Smith continued to act until ill-health beset her in 2009, appearing in such TV programmes as Trial & Retribution V and Doctors. In 2005, she played Grandma Georgina in the film Charlie and the Chocolate Factory and provided the voice of Mrs. Mulch in Wallace & Gromit: The Curse of the Were-Rabbit, as well as small roles in Oliver Twist and Keeping Mum.[citation needed] In 2001, she appeared as herself in Lily Savage's Blankety Blank.

In 2006 Smith published her autobiography Our Betty and, around the same time, moved to a retirement home in Hampstead, London. In 2007, she published a series of short stories entitled Jottings: Flights of Fancy and appeared in the Little Man Tate music video "This Must Be Love". On 5 December 2007, Smith won the Best Television Comedy Actress at the British Comedy Awards for her role in The Royle Family.

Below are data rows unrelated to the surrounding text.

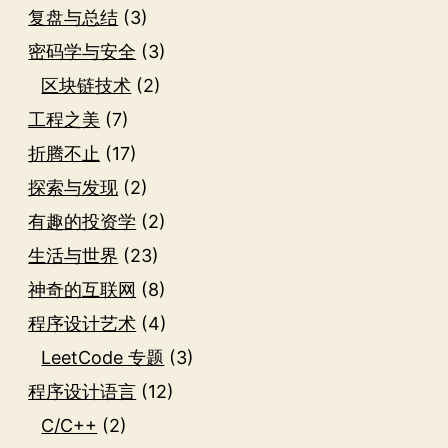
复盘与总结
(3)
密码学与安全
(3)
区块链技术
(2)
工程之美
(7)
折腾不止
(17)
探索与发现
(2)
有趣的投资学
(2)
生活与世界
(23)
神奇的互联网
(8)
程序设计艺术
(4)
LeetCode 专题
(3)
程序设计语言
(12)
C/C++
(2)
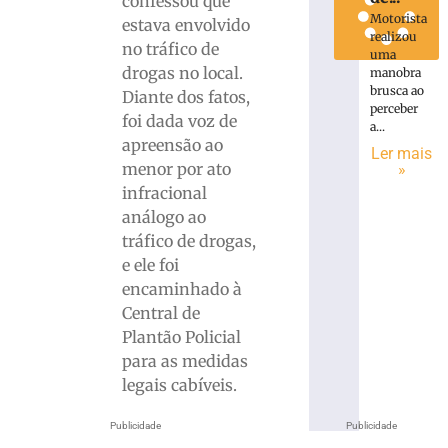
confessou que
Motorista
estava envolvido
realizou
no tráfico de
uma
drogas no local.
manobra
brusca ao
Diante dos fatos,
perceber
foi dada voz de
a...
apreensão ao
Ler mais
menor por ato
»
infracional
análogo ao
tráfico de drogas,
e ele foi
encaminhado à
Central de
Plantão Policial
para as medidas
legais cabíveis.
Publicidade
Publicidade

In 2006 she made a cameo appearance in Kenneth Branagh's film The Magic Flute, a version in English of the Mozart opera. However, her role did not require her to sing. She portrayed Old Papagena who, later on in the film, magically transforms into Young Papagena (played by soprano Silvia Moi) and marries the birdcatcher Papageno (played by baritone Benjamin Jay Davis).

In 2008 she starred in the first series of the period drama Lark Rise to Candleford. That same year she was a castaway on BBC Radio 4's Desert Island Discs and was in the film City of Ember, which was released in October 2008. In July 2009 she featured in a one-hour BBC Four documentary called Liz Smith's Summer Cruise, where she joined a group of like-minded individuals on a cruise from Croatia to Venice. That same month, having suffered a series of strokes a few months earlier, she announced her retirement from acting at the age of 87.

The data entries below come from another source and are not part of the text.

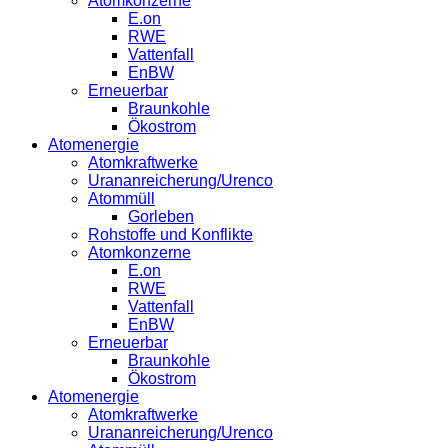
Atomkonzerne
E.on
RWE
Vattenfall
EnBW
Erneuerbar
Braunkohle
Ökostrom
Atomenergie
Atomkraftwerke
Urananreicherung/Urenco
Atommüll
Gorleben
Rohstoffe und Konflikte
Atomkonzerne
E.on
RWE
Vattenfall
EnBW
Erneuerbar
Braunkohle
Ökostrom
Atomenergie
Atomkraftwerke
Urananreicherung/Urenco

In 2009 Smith was made a Member of the Order of the British Empire (MBE).

In 2010 she took part in BBC's The Young Ones, in which six celebrities in their 70s and 80s attempted to overcome some of the problems of ageing by harking back to the 1970s.

Personal life and death

In 1945 she married Jack Thomas, whom she met while on service in India. They had two children but divorced in 1959. Smith brought up her son and daughter on her own. She described this as an extremely difficult period in her life, as she struggled against financial difficulties and social disapproval of her status as a divorcee.

Smith died on 24 December 2016 at the age of 95.